The Eagles reached Super Bowl XV, losing to the Oakland Raiders, 27–10. Johnson started at nose tackle, and had a sack and six tackles. He was again selected to the NFC Pro Bowl team. He was named first-team All-Pro by the AP, UPI and PFW, and second-team All-Pro by the NEA.

In 1981, Johnson again started all 16 games at nose tackle, with Clarke rotating in on passing plays. Johnson had another interception and two fumble recoveries, but again no sacks. He was selected to play in the Pro Bowl for the third straight year. He was named first-team All-Pro by the AP for a second consecutive season, and first-team All-Conference by PFW and UPI. The Eagles were 10–6 and lost to the New York Giants in the playoff wild card round, 27–21. The Eagles defense was first in the NFL in fewest points allowed and fewest total yards allowed.

During training camp in 1982, Johnson asked to be traded, rather than go through coach Dick Vermeil's arduous training camp another year. After the two met in early August, Vermeil asked Johnson to leave training camp for a few days, wanting to remove any negative influence on others and in hopes that Johnson might change his mind. Vermeil himself said at the time that Johnson had told Vermeil he felt worn down, and that he might have a longer career with another team where the physical demands of training camp were not as great. Vermeil also recognized that nose tackle was the most physically demanding position in football. Johnson said that at 30 years old, he would like to reserve his hardest playing for the actual games, in hopes of playing until he was 35. Ideally, he wanted a trade to a West Coast team in more clement weather as well, and closer to his residence. During this difficult period, both Johnson and Vermeil publicly expressed respect for each other, and Vermeil later said of Johnson "'I loved the guy'". Ironically, Vermeil himself resigned after the 1982 season, "'burned out'" at 46-years old from his intense and emotional approach to coaching, and intensity of feeling he had for others.
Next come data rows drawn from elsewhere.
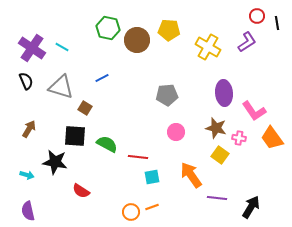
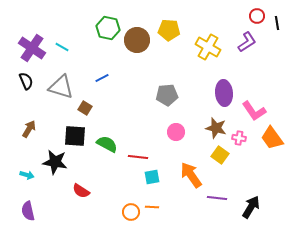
orange line: rotated 24 degrees clockwise
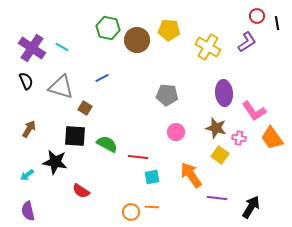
gray pentagon: rotated 10 degrees clockwise
cyan arrow: rotated 128 degrees clockwise
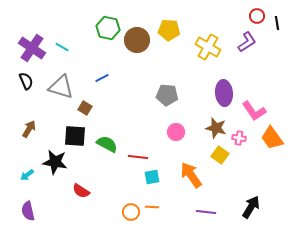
purple line: moved 11 px left, 14 px down
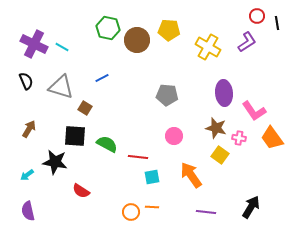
purple cross: moved 2 px right, 4 px up; rotated 8 degrees counterclockwise
pink circle: moved 2 px left, 4 px down
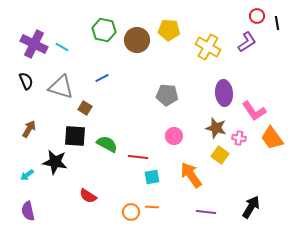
green hexagon: moved 4 px left, 2 px down
red semicircle: moved 7 px right, 5 px down
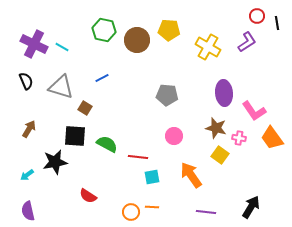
black star: rotated 20 degrees counterclockwise
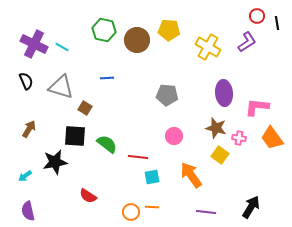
blue line: moved 5 px right; rotated 24 degrees clockwise
pink L-shape: moved 3 px right, 4 px up; rotated 130 degrees clockwise
green semicircle: rotated 10 degrees clockwise
cyan arrow: moved 2 px left, 1 px down
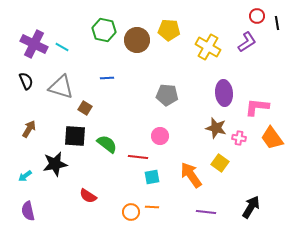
pink circle: moved 14 px left
yellow square: moved 8 px down
black star: moved 2 px down
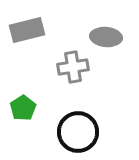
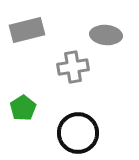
gray ellipse: moved 2 px up
black circle: moved 1 px down
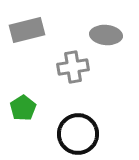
black circle: moved 1 px down
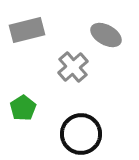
gray ellipse: rotated 24 degrees clockwise
gray cross: rotated 32 degrees counterclockwise
black circle: moved 3 px right
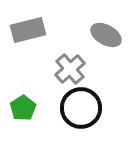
gray rectangle: moved 1 px right
gray cross: moved 3 px left, 2 px down
black circle: moved 26 px up
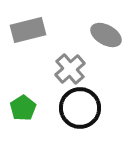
black circle: moved 1 px left
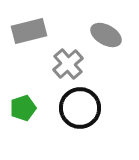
gray rectangle: moved 1 px right, 1 px down
gray cross: moved 2 px left, 5 px up
green pentagon: rotated 15 degrees clockwise
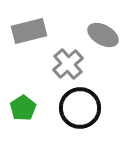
gray ellipse: moved 3 px left
green pentagon: rotated 15 degrees counterclockwise
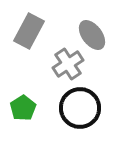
gray rectangle: rotated 48 degrees counterclockwise
gray ellipse: moved 11 px left; rotated 24 degrees clockwise
gray cross: rotated 8 degrees clockwise
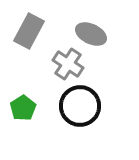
gray ellipse: moved 1 px left, 1 px up; rotated 28 degrees counterclockwise
gray cross: rotated 24 degrees counterclockwise
black circle: moved 2 px up
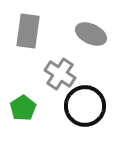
gray rectangle: moved 1 px left; rotated 20 degrees counterclockwise
gray cross: moved 8 px left, 10 px down
black circle: moved 5 px right
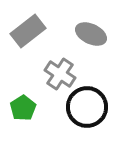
gray rectangle: rotated 44 degrees clockwise
black circle: moved 2 px right, 1 px down
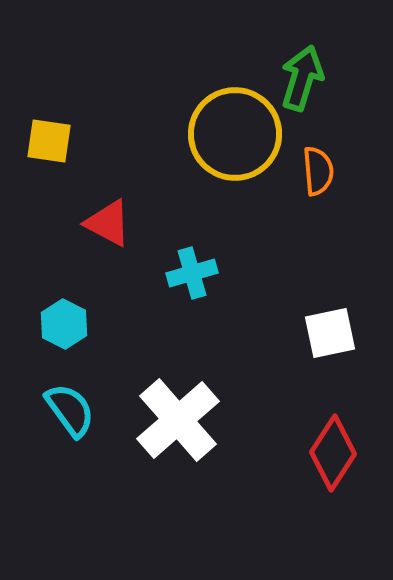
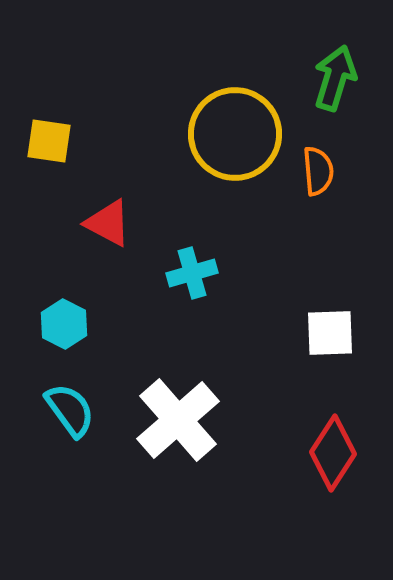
green arrow: moved 33 px right
white square: rotated 10 degrees clockwise
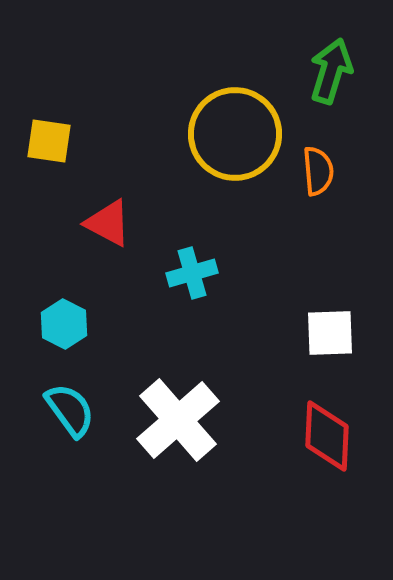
green arrow: moved 4 px left, 7 px up
red diamond: moved 6 px left, 17 px up; rotated 30 degrees counterclockwise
Vermeil believed that Johnson's All-Pro status merited a high draft pick in any trade. Tampa Bay and the Cleveland Browns showed some interest, and Vermeil reached out to the 49ers head coach Bill Walsh, as Johnson had made clear his interest in playing for San Francisco or the Oakland Raiders (as Johnson lived in Northern California). Two weeks after Johnson's initial demand, the Eagles traded Johnson to the Minnesota Vikings for a 1983 second round draft pick.

=== Minnesota Vikings ===
In 1982 with the Vikings, Johnson played all nine games in the strike-shortened season, starting six. In a December 19 game against the Detroit Lions, Johnson recovered a fumble and ran 44 yards for the game-winning touchdown in the Vikings 34–31 victory. After the season, future Hall of Fame Vikings head coach Bud Grant stated that the Vikings' defense benefitted from Johnson's presence in the 1982 season, observing "'Charlie Johnson brought us good work habits'".
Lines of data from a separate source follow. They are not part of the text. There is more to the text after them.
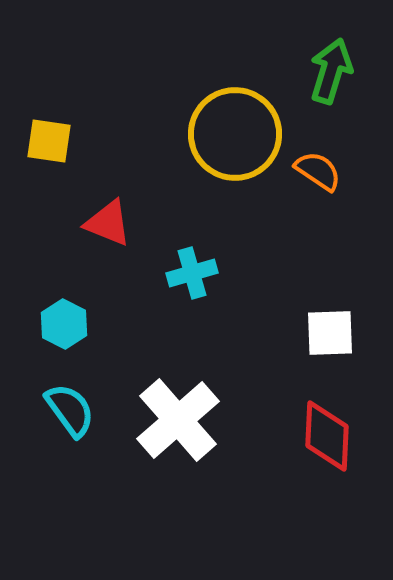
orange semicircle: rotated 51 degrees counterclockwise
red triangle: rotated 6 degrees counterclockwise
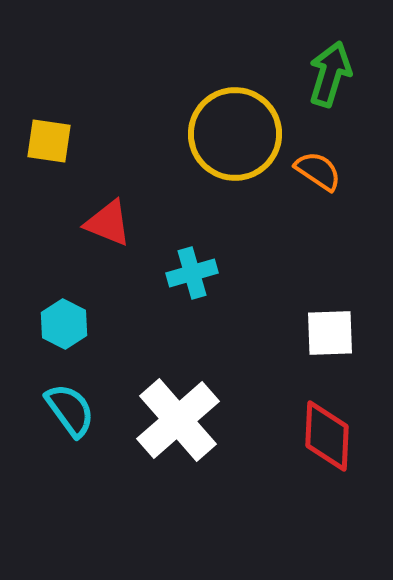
green arrow: moved 1 px left, 3 px down
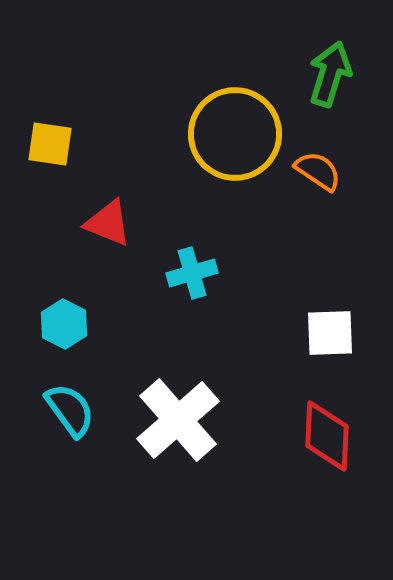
yellow square: moved 1 px right, 3 px down
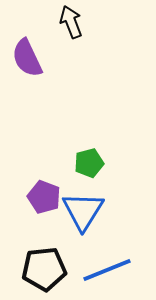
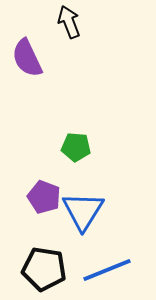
black arrow: moved 2 px left
green pentagon: moved 13 px left, 16 px up; rotated 20 degrees clockwise
black pentagon: rotated 15 degrees clockwise
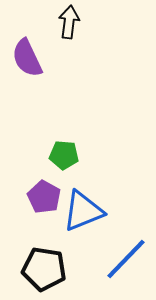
black arrow: rotated 28 degrees clockwise
green pentagon: moved 12 px left, 8 px down
purple pentagon: rotated 8 degrees clockwise
blue triangle: rotated 36 degrees clockwise
blue line: moved 19 px right, 11 px up; rotated 24 degrees counterclockwise
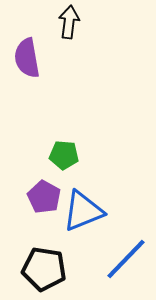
purple semicircle: rotated 15 degrees clockwise
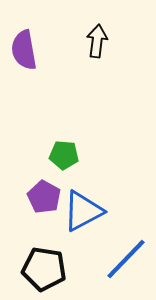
black arrow: moved 28 px right, 19 px down
purple semicircle: moved 3 px left, 8 px up
blue triangle: rotated 6 degrees counterclockwise
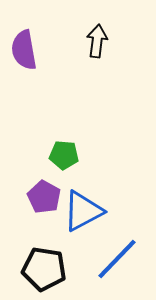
blue line: moved 9 px left
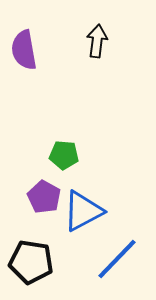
black pentagon: moved 13 px left, 7 px up
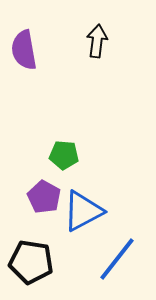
blue line: rotated 6 degrees counterclockwise
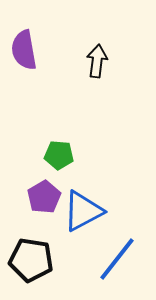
black arrow: moved 20 px down
green pentagon: moved 5 px left
purple pentagon: rotated 12 degrees clockwise
black pentagon: moved 2 px up
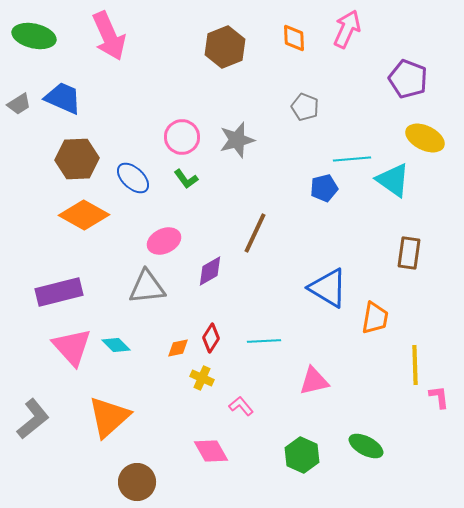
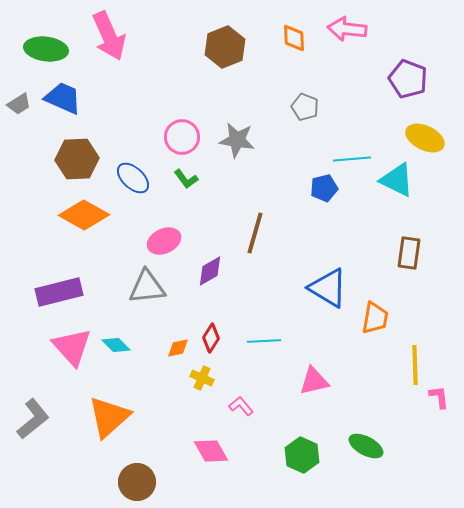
pink arrow at (347, 29): rotated 108 degrees counterclockwise
green ellipse at (34, 36): moved 12 px right, 13 px down; rotated 6 degrees counterclockwise
gray star at (237, 140): rotated 24 degrees clockwise
cyan triangle at (393, 180): moved 4 px right; rotated 9 degrees counterclockwise
brown line at (255, 233): rotated 9 degrees counterclockwise
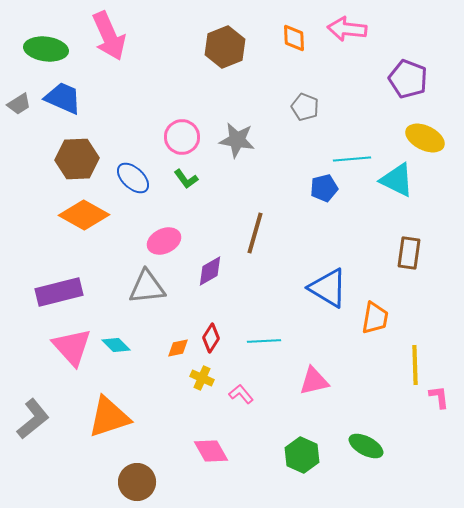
pink L-shape at (241, 406): moved 12 px up
orange triangle at (109, 417): rotated 24 degrees clockwise
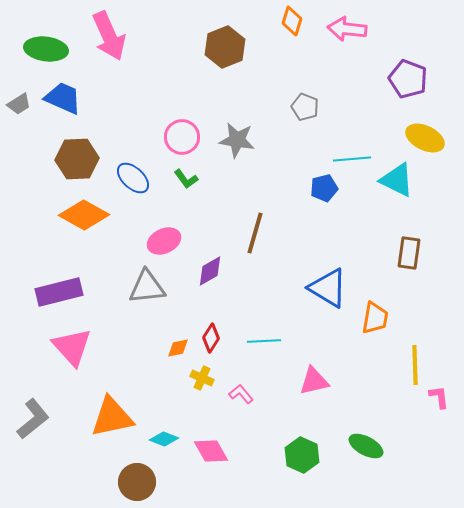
orange diamond at (294, 38): moved 2 px left, 17 px up; rotated 20 degrees clockwise
cyan diamond at (116, 345): moved 48 px right, 94 px down; rotated 24 degrees counterclockwise
orange triangle at (109, 417): moved 3 px right; rotated 6 degrees clockwise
In 1983, he started all 16 games at nose tackle for the Vikings. He had another interception, two forced fumbles and one sack. In an October 16 game against the Houston Oilers, Vikings defensive end Neil Elshire forced a fumble that Johnson recovered and ran in 50 yards for a touchdown. Johnson finished his career in 1984 with the Vikings. He started 15 games with two forced fumbles and four sacks. This was his highest sack total since his rookie season, and the second highest of his career. Grant released Johnson, among other older players, before the start of the 1985 season, as the Vikings wanted to rebuild with younger players.

== Honors ==
Johnson was selected to the Philadelphia Eagles 75th Anniversary Team. In 2007, he was inducted into the Columbia High School’s Athletics Hall of Honor.

== Personal life and death ==
Johnson remained an avid Eagles fan after his retirement, and often spoke positively of playing for Dick Vermeil.

Johnson died at his home in Angleton, Texas, on August 13, 2021, at the age of 69. He was buried in Houston National Cemetery in Houston, Texas.